Opinion
No. 98-01106.
Opinion filed June 25, 1999.
Appeal from the Circuit Court for Hillsborough County; William Fuente, Judge.
James Marion Moorman, Public Defender, and Cynthia J. Dodge, Assistant Public Defender, Bartow, for Appellant.
Robert A. Butterworth, Attorney General, Tallahassee, and Diana K. Bock, Assistant Attorney General, Tampa, for Appellee.
In 1984, the trial court convicted and sentenced James E. Hinkle for first-degree murder (Count I), attempted first-degree murder with a firearm (Count II), and armed burglary (Count III). This court has twice reversed and remanded Hinkle's case for resentencing. See Hinkle v. State, 480 So.2d 206 (Fla. 2d DCA 1985); Hinkle v. State, 705 So.2d 919 (Fla. 2d DCA 1997). This appeal results from the second resentencing at which the trial court sentenced Hinkle on Counts II and III to twenty years' imprisonment to run concurrently with each other but consecutively to the life imprisonment with a twenty-five-year minimum mandatory sentence on Count I. The trial court's sentence on Counts II and III resulted in an upward departure from the sentencing guidelines based upon an unscorable contemporaneous capital felony. However, the trial court failed to file a written order of departure from the sentencing guidelines. Hinkle raises two issues on appeal, the second of which requires reversal.
First, Hinkle argues that the trial court erred in departing from the guidelines because he had been convicted of an unscored capital felony. However, an unscored conviction for a contemporaneous capital felony is a valid reason for upward departure. See Bunney v. State, 603 So.2d 1270, 1271 (Fla. 1992); Trice v. State, 719 So.2d 17, 19 (Fla. 2d DCA 1998), review denied, 729 So.2d 396 (Fla. 1999). Accordingly, the trial court did not err by departing on this basis.
Second, Hinkle correctly argues that the trial court erred in failing to file written reasons for departure. It is well-settled that the failure to include written reasons for departure requires a reversal for resentencing within the guidelines. See State v. Colbert, 660 So.2d 701, 702 (Fla. 1995); Culver v. State, 727 So.2d 278, 279 (Fla. 2d DCA 1999); State v. Campbell, 673 So.2d 925, 925 (Fla. 2d DCA 1996). Accordingly, we reverse and remand for resentencing on Counts II and III within the 1997 sentencing guidelines.

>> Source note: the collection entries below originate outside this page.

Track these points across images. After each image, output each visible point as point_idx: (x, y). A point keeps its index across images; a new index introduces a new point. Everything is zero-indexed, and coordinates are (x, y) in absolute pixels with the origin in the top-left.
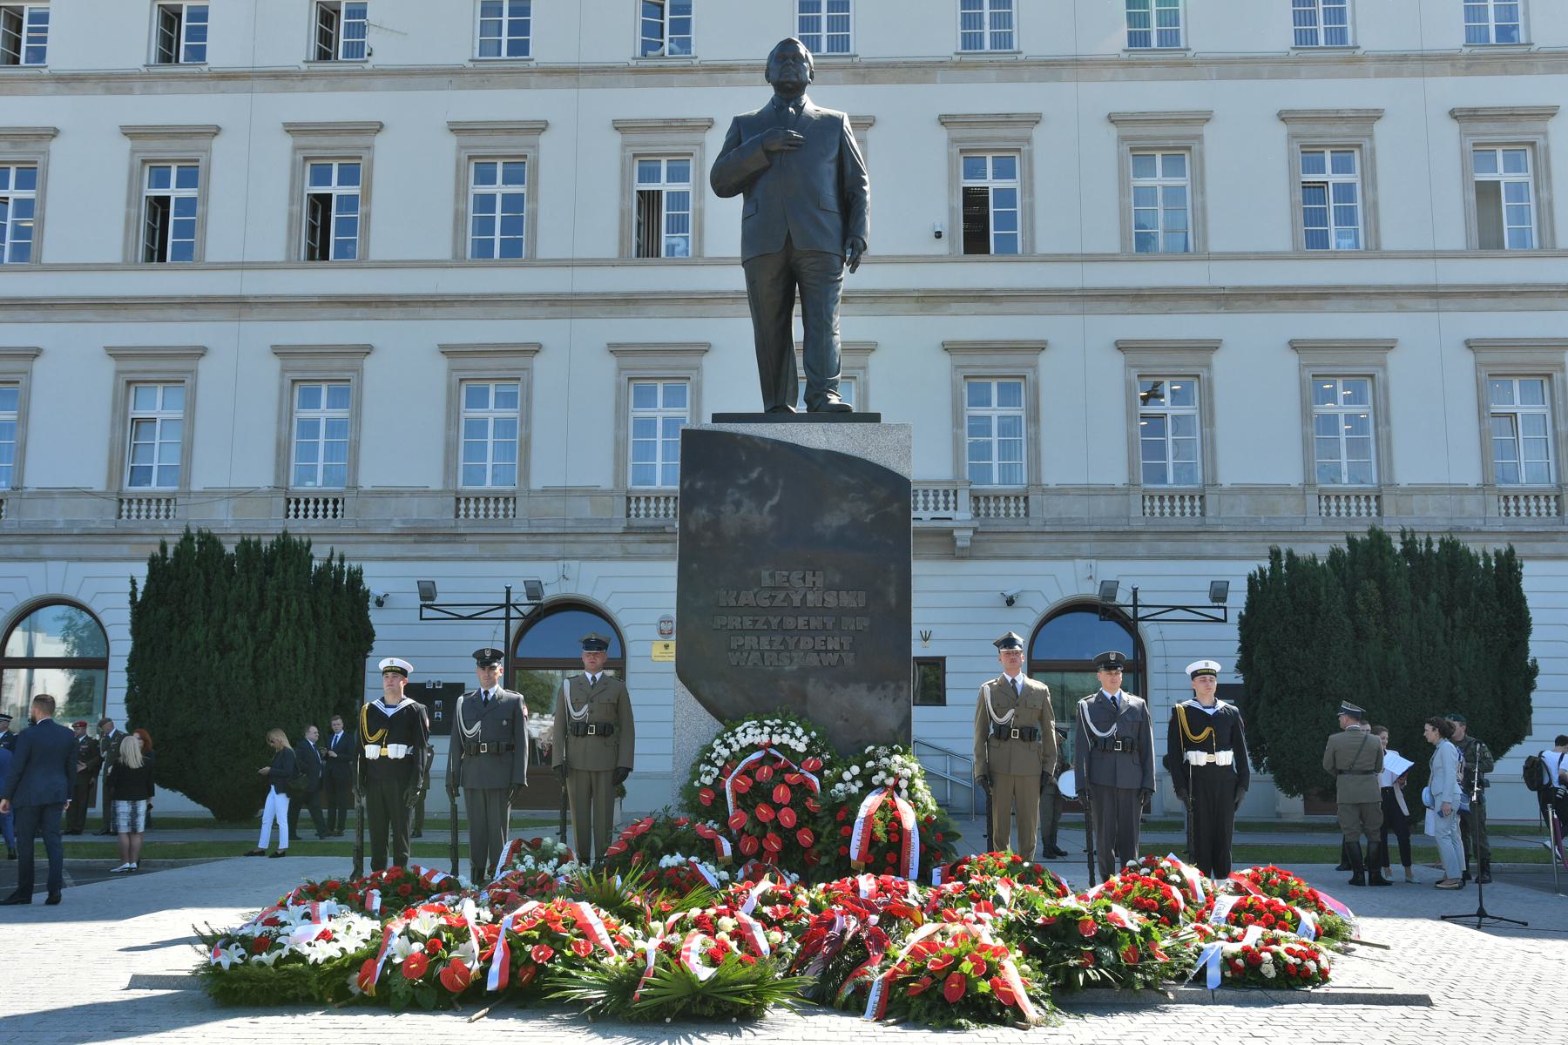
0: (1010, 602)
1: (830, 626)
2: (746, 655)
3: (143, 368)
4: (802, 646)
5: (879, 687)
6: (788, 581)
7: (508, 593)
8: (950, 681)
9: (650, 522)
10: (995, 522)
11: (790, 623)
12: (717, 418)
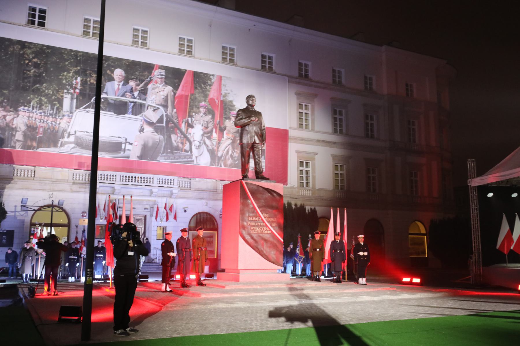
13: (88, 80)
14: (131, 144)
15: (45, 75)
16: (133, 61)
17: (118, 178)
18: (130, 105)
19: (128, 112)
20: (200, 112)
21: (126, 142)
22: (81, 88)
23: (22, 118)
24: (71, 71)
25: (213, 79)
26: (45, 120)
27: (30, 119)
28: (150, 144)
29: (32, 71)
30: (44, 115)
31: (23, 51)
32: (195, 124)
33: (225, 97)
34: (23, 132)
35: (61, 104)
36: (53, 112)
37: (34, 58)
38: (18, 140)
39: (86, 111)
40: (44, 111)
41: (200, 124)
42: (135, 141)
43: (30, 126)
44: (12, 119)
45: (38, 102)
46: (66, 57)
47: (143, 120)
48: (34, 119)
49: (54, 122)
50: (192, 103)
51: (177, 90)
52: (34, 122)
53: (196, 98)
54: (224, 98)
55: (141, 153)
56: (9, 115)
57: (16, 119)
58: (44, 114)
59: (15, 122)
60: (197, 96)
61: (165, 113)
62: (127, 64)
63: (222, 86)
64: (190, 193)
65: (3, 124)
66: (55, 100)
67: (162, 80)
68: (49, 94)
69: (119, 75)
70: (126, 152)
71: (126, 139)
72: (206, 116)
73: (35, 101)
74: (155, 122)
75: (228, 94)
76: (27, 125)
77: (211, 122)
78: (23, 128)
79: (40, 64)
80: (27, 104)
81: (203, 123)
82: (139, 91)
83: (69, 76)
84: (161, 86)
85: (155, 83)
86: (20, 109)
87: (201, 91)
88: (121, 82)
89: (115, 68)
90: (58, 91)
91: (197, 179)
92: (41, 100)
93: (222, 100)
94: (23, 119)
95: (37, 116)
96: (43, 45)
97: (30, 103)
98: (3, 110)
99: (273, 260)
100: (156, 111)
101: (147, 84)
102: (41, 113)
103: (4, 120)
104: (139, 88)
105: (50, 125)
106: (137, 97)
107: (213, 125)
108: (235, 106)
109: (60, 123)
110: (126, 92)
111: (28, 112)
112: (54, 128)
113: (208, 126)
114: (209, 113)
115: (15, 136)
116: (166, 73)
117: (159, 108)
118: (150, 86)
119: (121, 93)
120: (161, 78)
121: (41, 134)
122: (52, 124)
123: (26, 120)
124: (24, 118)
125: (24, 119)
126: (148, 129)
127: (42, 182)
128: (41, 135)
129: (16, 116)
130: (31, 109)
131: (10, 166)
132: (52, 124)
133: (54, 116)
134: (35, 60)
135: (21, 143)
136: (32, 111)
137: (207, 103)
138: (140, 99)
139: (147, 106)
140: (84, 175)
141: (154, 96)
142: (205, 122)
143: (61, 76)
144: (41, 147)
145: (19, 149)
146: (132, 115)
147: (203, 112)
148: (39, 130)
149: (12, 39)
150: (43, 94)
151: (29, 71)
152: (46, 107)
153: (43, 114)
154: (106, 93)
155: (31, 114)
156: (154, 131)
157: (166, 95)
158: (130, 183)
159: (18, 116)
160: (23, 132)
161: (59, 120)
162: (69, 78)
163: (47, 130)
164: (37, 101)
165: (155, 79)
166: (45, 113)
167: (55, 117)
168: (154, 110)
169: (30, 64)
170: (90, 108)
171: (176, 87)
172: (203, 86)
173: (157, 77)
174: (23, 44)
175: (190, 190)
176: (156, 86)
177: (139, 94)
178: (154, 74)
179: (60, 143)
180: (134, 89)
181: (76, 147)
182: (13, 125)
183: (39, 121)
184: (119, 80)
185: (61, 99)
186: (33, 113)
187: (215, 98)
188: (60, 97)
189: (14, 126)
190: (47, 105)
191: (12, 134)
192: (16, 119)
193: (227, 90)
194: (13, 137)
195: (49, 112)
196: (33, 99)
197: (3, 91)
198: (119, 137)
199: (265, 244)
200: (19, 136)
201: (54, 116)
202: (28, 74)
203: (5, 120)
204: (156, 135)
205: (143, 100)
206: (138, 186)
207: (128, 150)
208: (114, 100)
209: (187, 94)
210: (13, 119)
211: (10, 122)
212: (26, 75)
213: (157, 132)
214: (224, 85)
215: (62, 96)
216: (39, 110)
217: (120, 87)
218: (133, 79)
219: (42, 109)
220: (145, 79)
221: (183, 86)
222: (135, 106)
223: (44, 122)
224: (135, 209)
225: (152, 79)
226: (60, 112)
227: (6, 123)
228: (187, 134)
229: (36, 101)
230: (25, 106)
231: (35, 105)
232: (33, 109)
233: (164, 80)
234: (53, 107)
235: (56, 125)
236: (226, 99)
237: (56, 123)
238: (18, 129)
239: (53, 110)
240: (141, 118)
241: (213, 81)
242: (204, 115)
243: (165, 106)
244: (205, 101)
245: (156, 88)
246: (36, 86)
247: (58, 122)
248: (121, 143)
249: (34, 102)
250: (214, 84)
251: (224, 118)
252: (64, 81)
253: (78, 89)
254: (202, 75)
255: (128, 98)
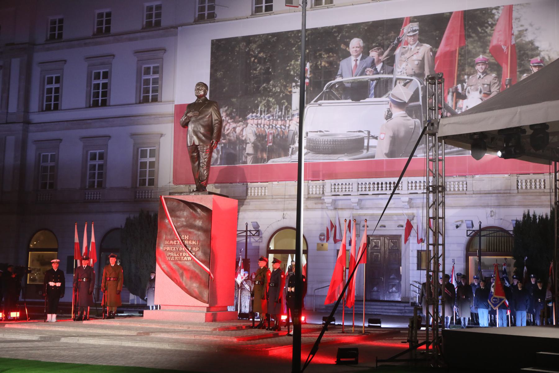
0: (457, 227)
7: (247, 226)
13: (319, 63)
14: (376, 138)
15: (272, 70)
16: (373, 22)
17: (355, 187)
18: (372, 84)
19: (370, 94)
20: (476, 72)
21: (370, 136)
22: (310, 76)
23: (251, 127)
24: (299, 57)
25: (496, 13)
26: (274, 125)
27: (259, 126)
28: (402, 134)
29: (258, 69)
30: (272, 119)
31: (248, 47)
32: (469, 92)
33: (520, 37)
34: (253, 143)
35: (290, 103)
36: (282, 114)
37: (259, 53)
38: (248, 154)
39: (317, 105)
40: (272, 114)
41: (477, 90)
42: (381, 133)
43: (259, 134)
44: (241, 130)
45: (266, 104)
46: (292, 42)
47: (390, 102)
48: (262, 126)
49: (283, 125)
50: (462, 61)
51: (437, 47)
52: (262, 129)
53: (469, 52)
54: (518, 40)
55: (390, 148)
56: (238, 126)
57: (245, 130)
58: (273, 118)
59: (244, 134)
60: (470, 47)
61: (421, 84)
62: (366, 28)
63: (513, 21)
64: (466, 199)
65: (234, 137)
66: (283, 98)
67: (415, 37)
68: (277, 92)
69: (356, 47)
70: (370, 149)
71: (369, 132)
72: (488, 76)
73: (263, 104)
74: (407, 102)
75: (525, 32)
76: (256, 134)
77: (495, 83)
78: (252, 138)
79: (265, 58)
80: (255, 109)
81: (482, 88)
82: (383, 62)
83: (297, 64)
84: (413, 47)
85: (404, 45)
86: (248, 116)
87: (476, 38)
88: (358, 55)
89: (351, 39)
90: (285, 86)
91: (477, 176)
92: (268, 101)
93: (514, 44)
94: (252, 128)
95: (266, 121)
96: (268, 34)
97: (258, 107)
98: (232, 122)
99: (195, 295)
100: (407, 85)
101: (394, 49)
102: (269, 117)
103: (234, 132)
104: (382, 58)
105: (280, 129)
106: (381, 70)
107: (498, 88)
108: (539, 49)
109: (290, 125)
110: (365, 68)
111: (256, 119)
112: (283, 133)
113: (490, 91)
114: (492, 70)
115: (245, 149)
116: (420, 26)
117: (411, 80)
118: (398, 52)
119: (360, 70)
120: (414, 36)
121: (270, 143)
122: (281, 128)
123: (254, 129)
124: (253, 127)
125: (253, 128)
126: (398, 113)
127: (273, 200)
128: (271, 144)
129: (245, 126)
130: (259, 115)
131: (243, 185)
132: (281, 128)
133: (283, 118)
134: (261, 55)
135: (252, 156)
136: (260, 117)
137: (487, 55)
138: (385, 74)
139: (394, 80)
140: (322, 187)
141: (404, 65)
142: (486, 86)
143: (288, 66)
144: (272, 158)
145: (250, 164)
146: (375, 97)
147: (481, 71)
148: (268, 137)
149: (237, 38)
150: (270, 94)
151: (255, 70)
152: (274, 109)
153: (271, 118)
154: (341, 76)
155: (259, 120)
156: (406, 115)
157: (421, 59)
158: (371, 192)
159: (247, 126)
160: (252, 144)
161: (288, 121)
162: (297, 67)
163: (277, 137)
164: (265, 103)
165: (404, 39)
166: (274, 117)
167: (284, 120)
168: (405, 85)
169: (256, 61)
170: (322, 100)
171: (435, 44)
172: (480, 30)
173: (408, 36)
174: (248, 40)
175: (466, 194)
176: (406, 49)
177: (383, 66)
178: (403, 32)
179: (290, 150)
180: (376, 60)
181: (309, 153)
182: (242, 137)
183: (268, 127)
184: (356, 54)
185: (289, 95)
186: (262, 119)
187: (502, 43)
188: (288, 93)
189: (244, 138)
190: (275, 106)
191: (242, 147)
192: (245, 130)
193: (522, 26)
194: (244, 151)
195: (277, 115)
196: (261, 102)
197: (231, 100)
198: (360, 131)
199: (185, 274)
200: (249, 149)
201: (283, 118)
202: (255, 74)
203: (236, 132)
204: (409, 120)
205: (389, 74)
206: (380, 196)
207: (372, 147)
208: (351, 82)
209: (453, 49)
210: (242, 130)
211: (240, 134)
212: (252, 75)
213: (410, 115)
214: (516, 19)
215: (291, 92)
216: (267, 114)
217: (358, 62)
218: (376, 46)
219: (271, 112)
220: (391, 42)
221: (448, 39)
222: (378, 84)
223: (272, 128)
224: (385, 227)
225: (400, 39)
226: (288, 111)
227: (236, 136)
228: (456, 110)
229: (263, 104)
230: (253, 113)
231: (263, 110)
232: (261, 114)
233: (417, 37)
234: (282, 107)
235: (285, 129)
236: (522, 40)
237: (285, 126)
238: (248, 141)
239: (282, 111)
240: (388, 99)
241: (496, 17)
242: (483, 74)
243: (420, 75)
244: (484, 53)
245: (406, 52)
246: (263, 86)
247: (287, 125)
248: (361, 140)
249: (262, 106)
250: (498, 23)
251: (518, 73)
252: (292, 73)
253: (308, 78)
254: (478, 12)
255: (369, 75)
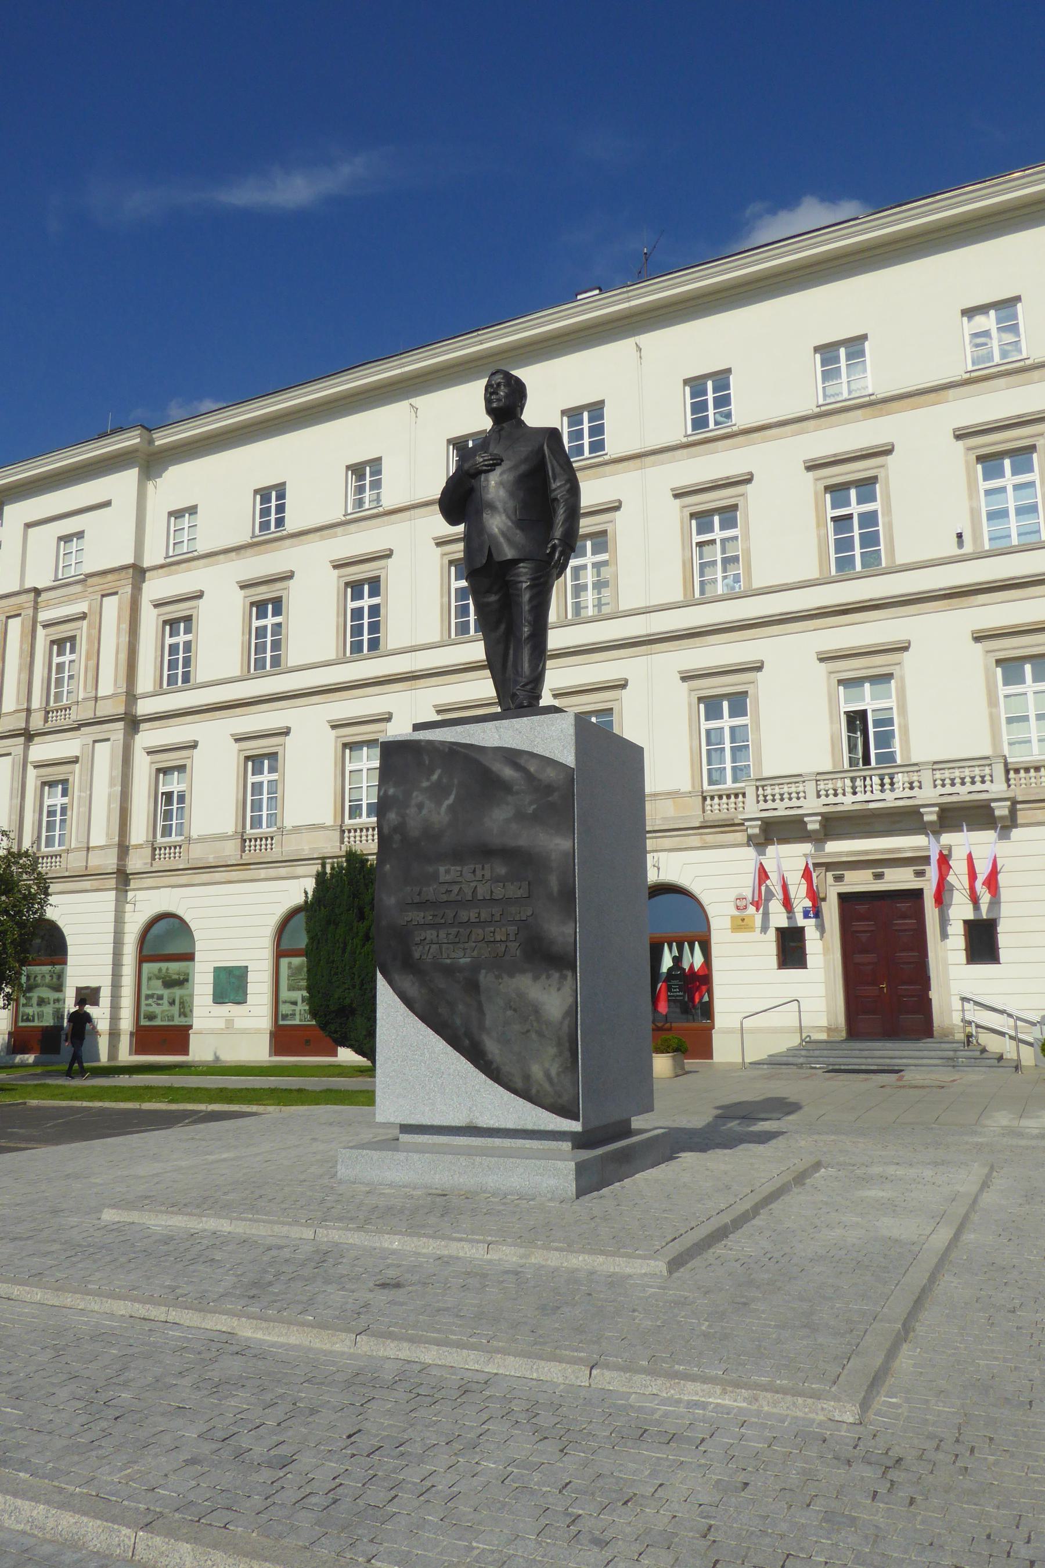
1: (497, 918)
2: (427, 948)
3: (352, 733)
4: (473, 937)
5: (544, 977)
6: (461, 875)
8: (1003, 940)
9: (724, 815)
10: (1037, 790)
11: (464, 916)
12: (417, 727)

Hinkle is correct that this issue may be reviewed on direct appeal even though he failed to preserve it below. Pursuant toDenson v. State, 711 So.2d 1225, 1230 (Fla. 2d DCA 1998), this court will review an unpreserved sentencing error that does not rise to the level of fundamental error if it is a serious, patent sentencing error and the court is already reviewing a preserved issue in that case. See also Bain v. State, 730 So.2d 296 (Fla. 2d DCA 1999). The failure to file written reasons for departure constitutes a serious, patent sentencing error because the departure results in a greater sentence. Because the first issue raised by Hinkle presents fundamental error and is properly before this court, this court may consider the second issue as well.
Although Hinkle committed the underlying offenses in December 1983, he elected to be resentenced under the guidelines in effect at resentencing.
PARKER, C.J., and PATTERSON and DAVIS, JJ., Concur.